● **ASSIGNED TASK**
Whenever a line carries the word "hand", pull it out of the entries.

● **MATERIAL FOR THIS TASK**
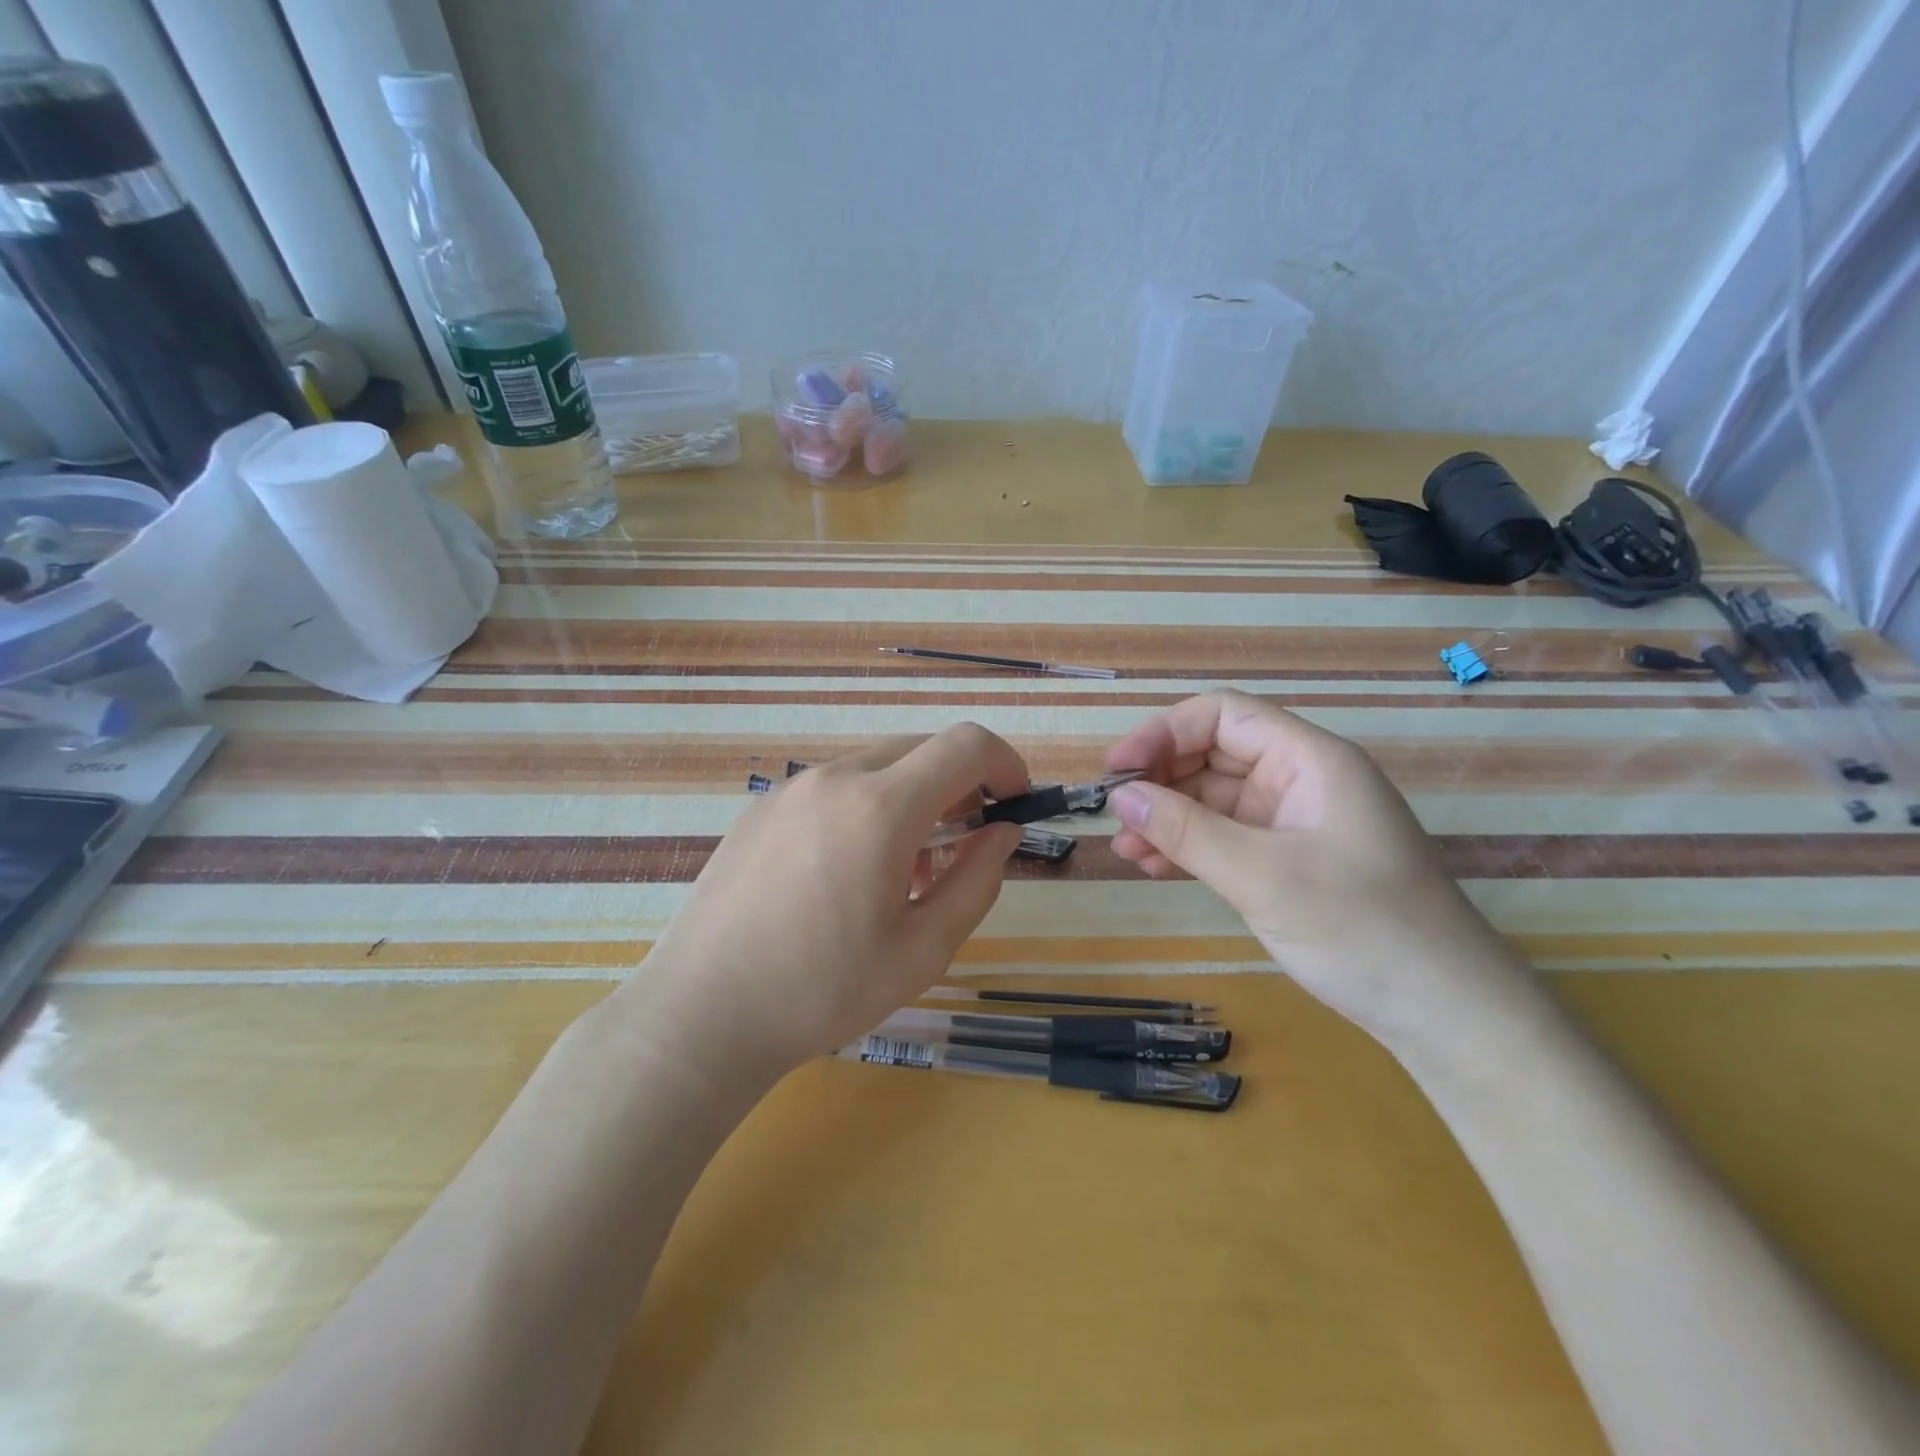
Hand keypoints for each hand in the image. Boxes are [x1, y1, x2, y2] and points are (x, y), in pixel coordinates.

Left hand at [611, 724, 1027, 1081]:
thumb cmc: (823, 990)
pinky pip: (833, 788)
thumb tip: (1003, 833)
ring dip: (911, 798)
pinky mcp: (760, 808)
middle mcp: (835, 778)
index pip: (965, 745)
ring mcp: (790, 788)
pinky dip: (865, 807)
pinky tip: (847, 872)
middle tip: (963, 845)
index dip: (1005, 763)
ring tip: (903, 870)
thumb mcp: (923, 949)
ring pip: (875, 767)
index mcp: (881, 806)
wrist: (702, 1014)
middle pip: (921, 749)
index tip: (1014, 803)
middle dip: (959, 784)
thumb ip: (977, 880)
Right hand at [1105, 690, 1538, 1047]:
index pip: (1223, 717)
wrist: (1444, 1013)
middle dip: (1160, 780)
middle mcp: (1300, 780)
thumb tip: (1120, 797)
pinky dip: (1189, 847)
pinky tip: (1154, 866)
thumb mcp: (1262, 876)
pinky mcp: (1288, 861)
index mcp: (1309, 761)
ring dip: (1167, 818)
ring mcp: (1293, 823)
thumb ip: (1186, 831)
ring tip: (1125, 850)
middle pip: (1213, 755)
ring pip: (1213, 800)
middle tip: (1115, 815)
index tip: (1118, 769)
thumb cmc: (1361, 929)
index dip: (1164, 733)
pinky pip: (1225, 837)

● **YOUR RESPONSE**
Hand keypoints for each hand in the image. Boxes are [x1, y1, x2, y2] and points are (x, y), in pixel coordinates.
Left hand at [611, 724, 1027, 1081]:
Right hand at [1105, 690, 1538, 1047]:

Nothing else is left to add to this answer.